Forty-Five Years Ago Today

The reason I went to Edinburgh so soon after arriving in the UK in March 1968 was to visit Rosslyn Chapel. My maternal grandmother, Evelyn St. Clair Werth, had told her grandchildren many times about this ancient chapel and our supposed connection to it. That would take too long to describe here and yet has yet to be proven to my satisfaction, but here is what I wrote to my grandmother about that memorable and significant visit:

(I) took a bus out to Roslin -- 42-cent round trip, about 8 miles out, in Roslin village -- old stone houses built in rows; I felt as though I'd been transported back 100 years (except for the cars and street lights).
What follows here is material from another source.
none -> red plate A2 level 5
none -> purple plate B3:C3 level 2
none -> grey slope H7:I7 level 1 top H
I had to walk a mile down a narrow country lane to reach the Chapel. It is surrounded by an old stone wall. Immediately inside is an old gatehouse-type place, half of which is the "office" of the caretaker-guide, a dear white-haired old man, the other half being an untouristy antique shop.
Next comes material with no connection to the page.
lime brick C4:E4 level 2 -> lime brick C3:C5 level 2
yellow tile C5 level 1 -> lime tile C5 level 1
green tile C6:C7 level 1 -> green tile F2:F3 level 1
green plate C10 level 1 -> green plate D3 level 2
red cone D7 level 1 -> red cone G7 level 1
I was the only one about for quite a while (no wonder, considering the wretched weather!) so the old man gave me a private tour. It is perhaps a hundred yards from the gatehouse to the perfect little chapel set like a jewel on immaculately cared-for grounds. The heavy hinged door opens and a certain smell of hundreds of years and the hush of centuries of worshippers assails you. And for me there was also a feeling of "arrival," of reaching the end of what was, in effect, a pilgrimage -- not only for myself, but also for you and Ip and Tot and all the other St. Clairs who have never or will never see this place where our ancestors worshipped. And it made me proud that the St. Clair who now owns it, though in rather poor finances, yet prefers to keep the Chapel "in the family" rather than let it be held as an historical landmark by the Scottish government.
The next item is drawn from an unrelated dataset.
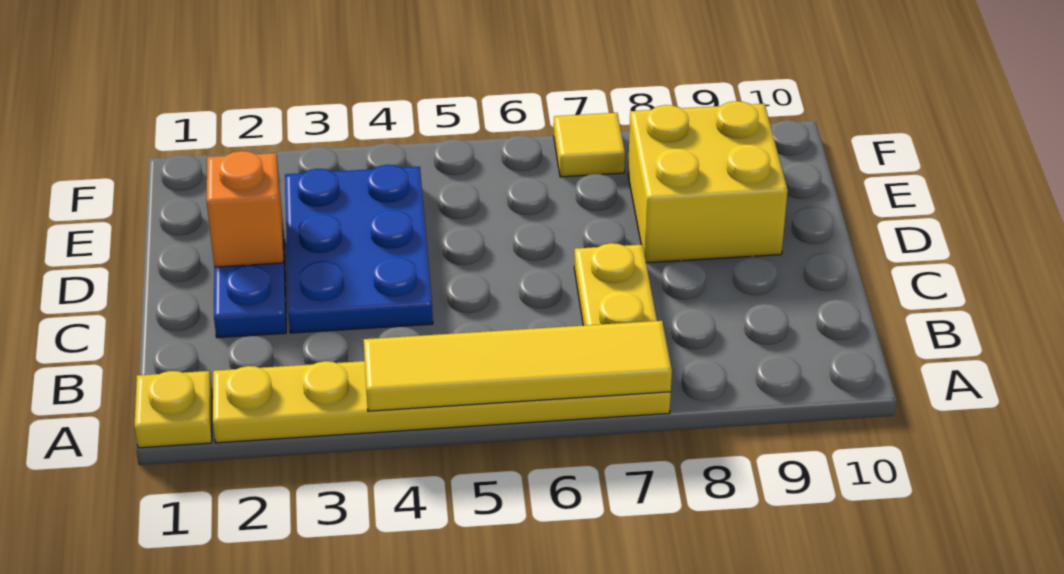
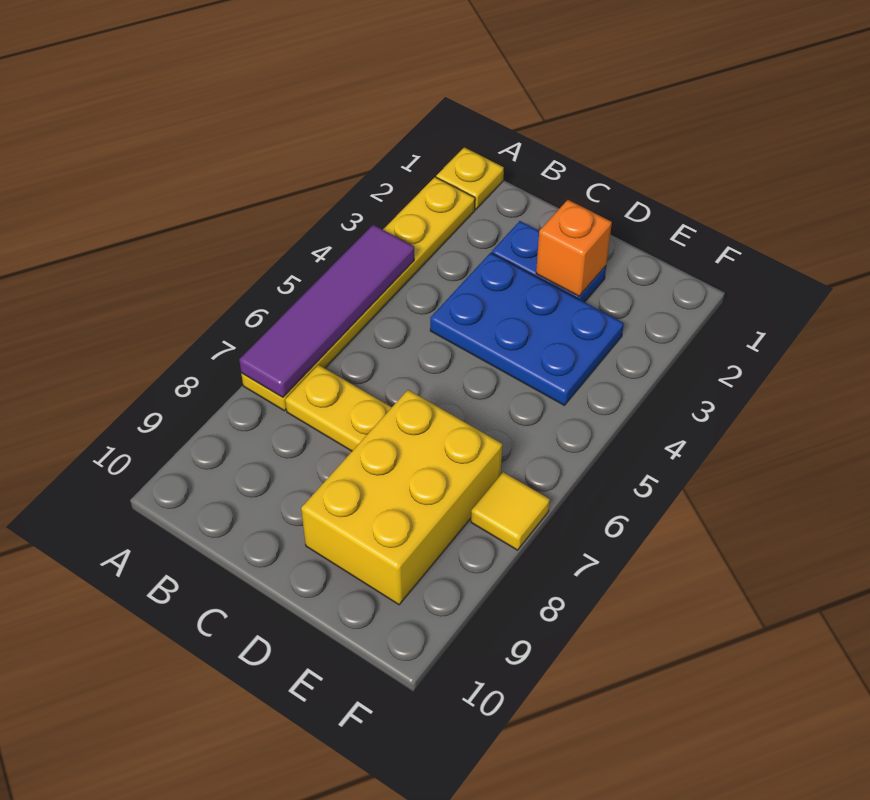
yellow tile A4:A7 level 2 -> purple tile A4:A7 level 2
yellow brick D8:E9 level 1 -> yellow brick D7:E9 level 1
I went down the worn steps into the crypt, used for worship while the Chapel was being built -- so old... I had both a sense of the ephemerality of my own life and the link between generations of people over time here, in a stronger sense than ever anywhere else. I said a short prayer for all who share the name St. Clair, and went back out into the driving wind and rain to get the bus back to Edinburgh.


(I took the chapel photo above on my beloved half-frame Olympus Pen-F, my first "real camera," using Kodachrome 64 slide film, and later had this 5 x 7 enlargement made. In 1993, my children and their father and I visited Rosslyn Chapel -- they had 35mm cameras with manual focus lenses. I'm grateful that we visited well before photography was forbidden in the chapel.)